Ksiądz pana wini, pan księdza

Telekomunikacja Polska odwoła się od decyzji Urzędu Regulacji Telekomunikacji nakładającej na operatora kary w wysokości 350 mln zł. Za te pieniądze TP S.A. mógłby podłączyć do sieci 200 tys. abonentów lub stworzyć nowy system billingowy – napisał w komunikacie operator.

Telekom wydał oświadczenie, w którym uznaje zarzuty i wysokość kar nałożonych przez URT za bezzasadne. TP S.A. podkreśla, że w grudniu ub. roku Sąd Antymonopolowy uchylił decyzję URT z maja 2001 w sprawie warunków współpracy pomiędzy operatorem i NOM, jako wydaną z naruszeniem prawa (URT złożył w tej sprawie wniosek o kasację). Tymczasem w tym przypadku, w wydanym uzasadnieniu kary URT powołuje się na niewykonanie decyzji ministra łączności w sprawie połączenia sieci operatorów, datowanej na grudzień 2000 roku. TP S.A. Stwierdza jednak, że połączenie sieci i uruchomienie punktów styku w oparciu o powyższe decyzje było ze względu na luki prawne niemożliwe do lipca 2001 roku i winę za to ponosi m.in. właśnie Regulator.

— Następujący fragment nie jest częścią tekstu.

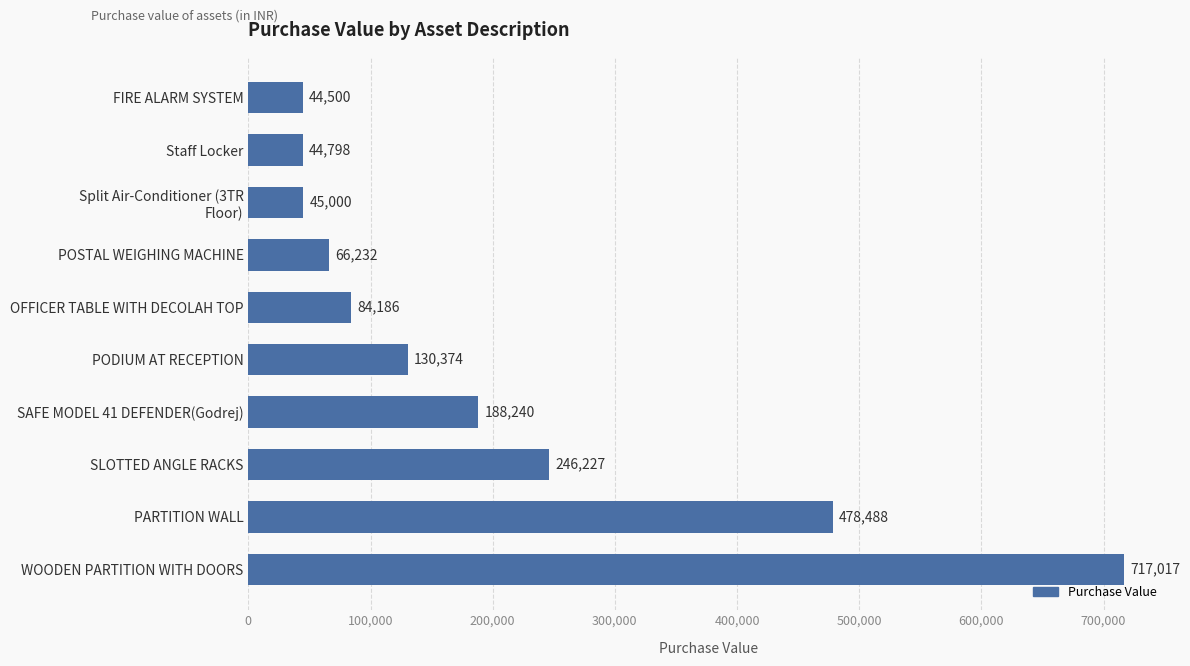

List the labels in order of value, smallest first.

FIRE ALARM SYSTEM, Staff Locker, Split Air-Conditioner (3TR
Floor), POSTAL WEIGHING MACHINE, OFFICER TABLE WITH DECOLAH TOP, PODIUM AT RECEPTION, SAFE MODEL 41 DEFENDER(Godrej), SLOTTED ANGLE RACKS, PARTITION WALL, WOODEN PARTITION WITH DOORS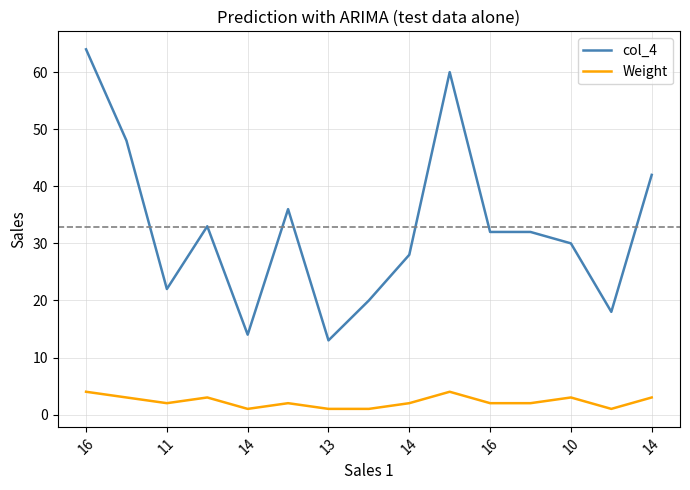

What is the sum of all Weight values?

34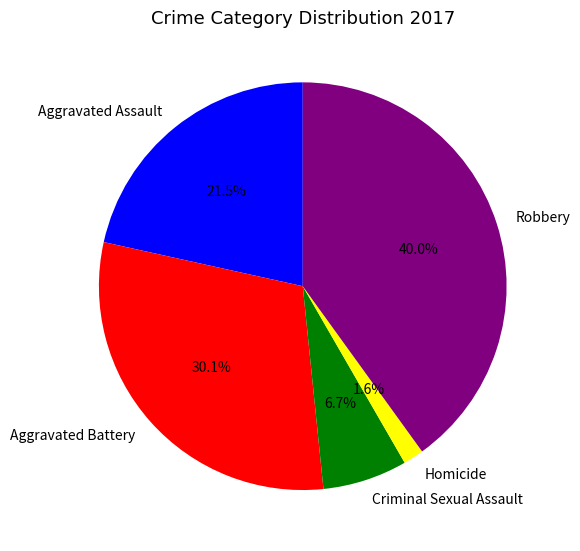

Approximately how many times larger is the value at Aggravated Battery compared to Robbery?

0.8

TP S.A. także właśnie URT obarcza winą za niemożność dopełnienia obowiązków informacyjnych. 50 mln zł kary zostało przez URT nałożonych ze względu na dostarczenie do Regulatora innych danych o przychodach z dzierżawy łączy w 2000 roku niż do KPWiG. To, według URT-u, spowodowało m.in. opóźnienie w uznaniu TP S.A. za podmiot dominujący w zakresie tych usług, na czym operator znacznie zyskał. TP S.A. ripostuje, że to URT nie udostępnił w terminie niezbędnych formularzy informacyjnych, a pomimo to spółka przesłała szczegółowo opisane formularze informacyjne, jak również raport roczny przedstawiony KPWiG.

Wielkość nałożonych przez URT kar przekracza o ponad 90% skonsolidowany zysk netto TP S.A. Sprawę tę podkreśla operator, który w komunikacie napisał, że „kwota 350 mln złotych umożliwia np. przyłączenie do sieci ponad 200 tysięcy klientów, lub uruchomienie nowego systemu bilingowego i systemu telefonicznej obsługi klientów.”

TP S.A. zapowiada odwołanie się od decyzji URT do Sądu Antymonopolowego. Ma na to 14 dni.